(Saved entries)
-*-
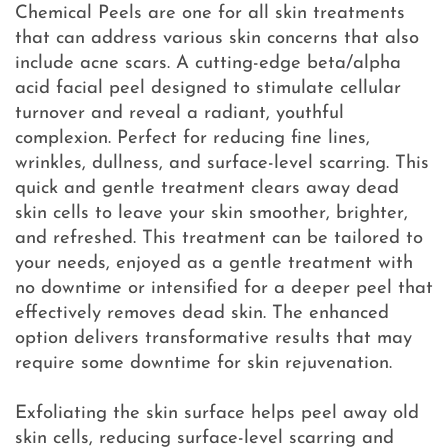
Chemical Peels are one for all skin treatments
that can address various skin concerns that also
include acne scars. A cutting-edge beta/alpha
acid facial peel designed to stimulate cellular
turnover and reveal a radiant, youthful
complexion. Perfect for reducing fine lines,
wrinkles, dullness, and surface-level scarring. This
quick and gentle treatment clears away dead
skin cells to leave your skin smoother, brighter,
and refreshed. This treatment can be tailored to
your needs, enjoyed as a gentle treatment with
no downtime or intensified for a deeper peel that
effectively removes dead skin. The enhanced
option delivers transformative results that may
require some downtime for skin rejuvenation.
Exfoliating the skin surface helps peel away old
skin cells, reducing surface-level scarring and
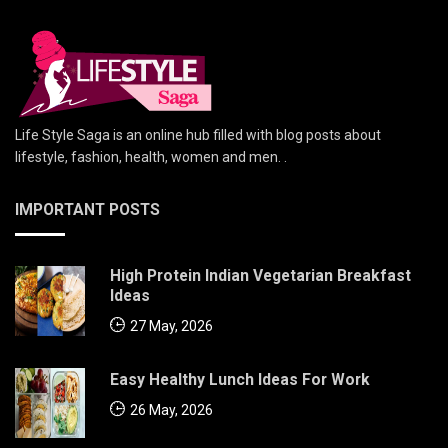
Life Style Saga is an online hub filled with blog posts about
lifestyle, fashion, health, women and men. .
IMPORTANT POSTS
High Protein Indian Vegetarian Breakfast
Ideas
27 May, 2026
Easy Healthy Lunch Ideas For Work
26 May, 2026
-*-
## To do
Set each line of the records down again exactly as it reads. Omit the pictures.

## Exercise output
Chemical Peels are one for all skin treatments
that can address various skin concerns that also
include acne scars. A cutting-edge beta/alpha
acid facial peel designed to stimulate cellular
turnover and reveal a radiant, youthful
complexion. Perfect for reducing fine lines,
wrinkles, dullness, and surface-level scarring. This
quick and gentle treatment clears away dead
skin cells to leave your skin smoother, brighter,
and refreshed. This treatment can be tailored to
your needs, enjoyed as a gentle treatment with
no downtime or intensified for a deeper peel that
effectively removes dead skin. The enhanced
option delivers transformative results that may
require some downtime for skin rejuvenation.
Exfoliating the skin surface helps peel away old
skin cells, reducing surface-level scarring and
Life Style Saga is an online hub filled with blog posts about
lifestyle, fashion, health, women and men. .
IMPORTANT POSTS
High Protein Indian Vegetarian Breakfast
Ideas
27 May, 2026
Easy Healthy Lunch Ideas For Work
26 May, 2026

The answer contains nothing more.